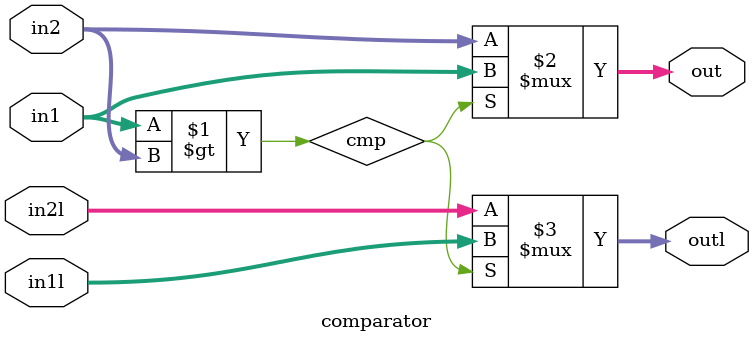
<source format=v>
module comparator(in1, in1l, in2, in2l, out, outl);

  input   [7:0] in1, in2;
  input   [4:0] in1l, in2l;
  output  [7:0] out;
  output  [4:0] outl;

  wire cmp;

  assign cmp = in1 > in2;
  assign out = cmp ? in1 : in2;
  assign outl = cmp ? in1l : in2l;

endmodule

</source>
════════
To-do item:
Output only the lines from the line that contains "[7:0] in1, in2;" through the end of the entries, both included, exactly as they appear.

Answer:
  input   [7:0] in1, in2;
  input   [4:0] in1l, in2l;
  output  [7:0] out;
  output  [4:0] outl;

  wire cmp;

  assign cmp = in1 > in2;
  assign out = cmp ? in1 : in2;
  assign outl = cmp ? in1l : in2l;

endmodule

</source>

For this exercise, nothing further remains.